Makansutra: Family-run Cantonese zi char that's more than just OK
Steamed fish is the star at OK zi char stall at Dunman Food Centre
Back in 1995, two years before Britain ended its colonial rule and handed Hong Kong back to China, there was a flood of Hong Kongers seeking new opportunities in Singapore.
And with them came the Yip family of cooks, who became Singaporeans a few years later.
In 1999, they set up a little zi char hawker stall called OK at Dunman Food Centre.
One glance at the menu and you know it yells "Cantonese", with a couple of comforting twists.
They are so in tune with their heritage (which is part of ours too) that when I ordered and enquired in Mandarin, Mr Yip Sai Tai replied in Cantonese and it kind of set the tone of the meal experience.
And like every true-blue Cantonese chef, steamed fish must be on the menu in one form or another as it is the holy grail in the Cantonese kitchen, alongside double boiled soups.
One look at the small crowded kitchen - with a professional triple deck steamer taking centre stage and a huge lightbox menu staring at you - and you know they mean business.
The always smiling Mr Yip operates it with his wife and daughter-in-law.
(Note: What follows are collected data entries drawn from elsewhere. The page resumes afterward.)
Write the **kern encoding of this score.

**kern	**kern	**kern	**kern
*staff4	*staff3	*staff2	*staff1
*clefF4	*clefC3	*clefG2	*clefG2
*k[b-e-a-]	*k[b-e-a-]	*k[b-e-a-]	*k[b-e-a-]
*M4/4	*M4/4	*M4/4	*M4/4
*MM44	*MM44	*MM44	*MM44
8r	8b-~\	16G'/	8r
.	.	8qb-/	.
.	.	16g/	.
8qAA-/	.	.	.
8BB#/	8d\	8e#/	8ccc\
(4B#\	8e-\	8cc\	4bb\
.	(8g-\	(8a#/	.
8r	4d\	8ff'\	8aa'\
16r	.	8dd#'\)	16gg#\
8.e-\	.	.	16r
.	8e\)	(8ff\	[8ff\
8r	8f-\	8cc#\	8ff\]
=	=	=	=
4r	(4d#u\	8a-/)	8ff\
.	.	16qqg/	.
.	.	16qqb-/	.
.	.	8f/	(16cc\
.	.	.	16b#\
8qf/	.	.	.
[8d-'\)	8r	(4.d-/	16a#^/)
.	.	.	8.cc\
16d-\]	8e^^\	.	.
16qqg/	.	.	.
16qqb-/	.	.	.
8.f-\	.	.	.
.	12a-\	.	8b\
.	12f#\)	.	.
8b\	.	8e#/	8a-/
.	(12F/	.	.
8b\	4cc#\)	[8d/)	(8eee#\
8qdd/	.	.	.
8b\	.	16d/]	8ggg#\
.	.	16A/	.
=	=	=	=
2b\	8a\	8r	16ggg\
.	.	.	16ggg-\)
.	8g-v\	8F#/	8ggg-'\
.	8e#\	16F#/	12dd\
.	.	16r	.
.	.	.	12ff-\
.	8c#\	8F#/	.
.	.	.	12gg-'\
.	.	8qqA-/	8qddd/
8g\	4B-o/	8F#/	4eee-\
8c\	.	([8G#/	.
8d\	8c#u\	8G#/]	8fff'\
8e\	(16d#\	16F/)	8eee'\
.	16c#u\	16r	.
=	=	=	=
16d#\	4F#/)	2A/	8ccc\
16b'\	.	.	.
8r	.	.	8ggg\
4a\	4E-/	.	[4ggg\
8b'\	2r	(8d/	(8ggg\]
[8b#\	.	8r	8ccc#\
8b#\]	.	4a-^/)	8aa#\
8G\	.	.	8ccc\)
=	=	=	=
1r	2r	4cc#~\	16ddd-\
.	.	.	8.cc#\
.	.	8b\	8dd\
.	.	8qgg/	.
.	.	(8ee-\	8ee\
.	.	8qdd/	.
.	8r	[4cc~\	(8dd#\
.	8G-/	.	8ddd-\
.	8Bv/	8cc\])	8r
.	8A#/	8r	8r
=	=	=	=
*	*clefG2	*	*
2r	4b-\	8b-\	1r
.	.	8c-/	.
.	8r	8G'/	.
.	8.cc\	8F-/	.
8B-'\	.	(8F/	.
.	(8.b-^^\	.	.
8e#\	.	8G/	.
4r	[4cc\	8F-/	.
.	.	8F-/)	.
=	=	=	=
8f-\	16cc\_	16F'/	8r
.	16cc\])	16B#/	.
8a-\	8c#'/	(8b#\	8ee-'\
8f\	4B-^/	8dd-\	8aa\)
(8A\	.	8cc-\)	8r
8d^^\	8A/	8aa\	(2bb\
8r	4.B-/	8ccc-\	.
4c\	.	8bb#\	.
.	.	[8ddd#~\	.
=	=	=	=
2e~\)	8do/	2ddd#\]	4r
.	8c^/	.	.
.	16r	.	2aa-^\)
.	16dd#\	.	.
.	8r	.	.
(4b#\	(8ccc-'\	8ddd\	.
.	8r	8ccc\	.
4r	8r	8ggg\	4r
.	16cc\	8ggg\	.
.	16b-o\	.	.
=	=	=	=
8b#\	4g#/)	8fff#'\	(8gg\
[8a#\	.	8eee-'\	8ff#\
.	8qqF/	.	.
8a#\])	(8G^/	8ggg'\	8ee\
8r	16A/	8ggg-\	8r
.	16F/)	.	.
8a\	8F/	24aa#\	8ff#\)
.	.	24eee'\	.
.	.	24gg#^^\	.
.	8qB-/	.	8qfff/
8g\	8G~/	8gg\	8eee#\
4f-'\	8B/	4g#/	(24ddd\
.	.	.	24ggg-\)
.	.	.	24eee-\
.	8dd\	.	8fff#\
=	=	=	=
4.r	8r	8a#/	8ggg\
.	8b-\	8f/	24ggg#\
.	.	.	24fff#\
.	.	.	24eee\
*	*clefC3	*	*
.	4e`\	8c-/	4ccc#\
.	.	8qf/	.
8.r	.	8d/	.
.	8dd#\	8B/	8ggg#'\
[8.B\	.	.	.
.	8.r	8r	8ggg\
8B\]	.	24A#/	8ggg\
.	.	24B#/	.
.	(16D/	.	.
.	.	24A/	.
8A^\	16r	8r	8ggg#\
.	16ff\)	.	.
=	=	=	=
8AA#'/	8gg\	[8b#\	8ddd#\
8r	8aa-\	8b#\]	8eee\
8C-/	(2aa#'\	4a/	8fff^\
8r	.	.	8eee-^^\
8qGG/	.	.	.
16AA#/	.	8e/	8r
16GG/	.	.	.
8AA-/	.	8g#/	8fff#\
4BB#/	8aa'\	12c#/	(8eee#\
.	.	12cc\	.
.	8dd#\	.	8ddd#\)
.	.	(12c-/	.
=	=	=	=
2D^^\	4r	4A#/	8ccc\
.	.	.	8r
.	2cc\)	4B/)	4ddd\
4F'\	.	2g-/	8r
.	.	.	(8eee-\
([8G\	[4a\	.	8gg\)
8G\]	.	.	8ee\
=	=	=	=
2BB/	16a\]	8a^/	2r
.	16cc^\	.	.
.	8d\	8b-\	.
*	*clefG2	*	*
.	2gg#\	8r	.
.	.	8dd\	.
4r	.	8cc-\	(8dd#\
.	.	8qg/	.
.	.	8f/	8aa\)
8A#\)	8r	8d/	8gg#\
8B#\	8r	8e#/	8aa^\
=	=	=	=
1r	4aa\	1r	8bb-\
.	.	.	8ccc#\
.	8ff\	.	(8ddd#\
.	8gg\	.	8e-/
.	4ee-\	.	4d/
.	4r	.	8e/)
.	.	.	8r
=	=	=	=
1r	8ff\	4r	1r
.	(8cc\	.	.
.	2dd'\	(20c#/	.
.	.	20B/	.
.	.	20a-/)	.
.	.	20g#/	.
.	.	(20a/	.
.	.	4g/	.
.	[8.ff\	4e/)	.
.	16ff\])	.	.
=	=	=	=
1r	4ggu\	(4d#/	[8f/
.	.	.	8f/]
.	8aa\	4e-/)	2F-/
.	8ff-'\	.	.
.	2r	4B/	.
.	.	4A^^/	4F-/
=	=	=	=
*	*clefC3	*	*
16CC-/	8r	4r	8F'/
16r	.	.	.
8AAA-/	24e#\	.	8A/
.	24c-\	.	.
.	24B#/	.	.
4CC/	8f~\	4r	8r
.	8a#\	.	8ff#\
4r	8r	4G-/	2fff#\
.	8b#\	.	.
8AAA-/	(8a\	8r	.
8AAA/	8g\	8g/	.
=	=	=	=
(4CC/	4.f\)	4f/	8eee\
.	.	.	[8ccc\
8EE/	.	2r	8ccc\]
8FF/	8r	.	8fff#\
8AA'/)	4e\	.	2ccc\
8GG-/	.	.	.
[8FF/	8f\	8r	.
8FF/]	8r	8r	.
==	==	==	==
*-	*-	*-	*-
The dishes are all classics - steamed minced pork salted fish patty, steamed chicken chunks with fermented bean sauce, onions, lap cheong (Chinese sausage) or bittergourd omelette, bittergourd soup, and of course, steamed fish, which includes a comforting, ramped-up rempah-laced Assam Fish Head ($18).
The assam sauce is a dense and tangy smack on the palate - sour, thick, spicy and absolutely right as rain over a bowl of steamed rice.
The fatty bits of the carp head they use give so much pleasure in the mouth.
We also tore into the steamed black garoupa (market price based on size) with fermented black bean sauce, garlic and chilli.
If you are Cantonese, you will know the taste.
It's best to go early for lunch to get the freshest selection, and they sell out the better fishes like red snapper or red garoupa by dinner.
We requested the Emperor Sprouts or Di Wang Miao (from $5) to be cooked in plain garlic style, and it was a joy.
It was nicely rendered in the wok and retained the distinct firm yet soft and smooth texture and sweet flavour.
I know some like their style of minced pork and salted fish patty (from $6), which comes comfortingly soft and smooth with hints of salted fish and a spoon of grated ginger atop.
This won't fail you but I much prefer the hand-chopped chunky, fatty and springy version.
I had to attempt the bittergourd omelette ($5), a simple but rare hawker dish these days as the word 'bitter' does not sit well with the new foodie generation.
It is a skill to select and render these gourds till the offending bitter hints are tamed, and the folks behind OK do just that.
If possible, do not go alone or in a pair.
Rustle up some friends, let your hair down and tear into the complete meal, with vegetables, soups, fish, pork, chicken and yes, more steamed fish.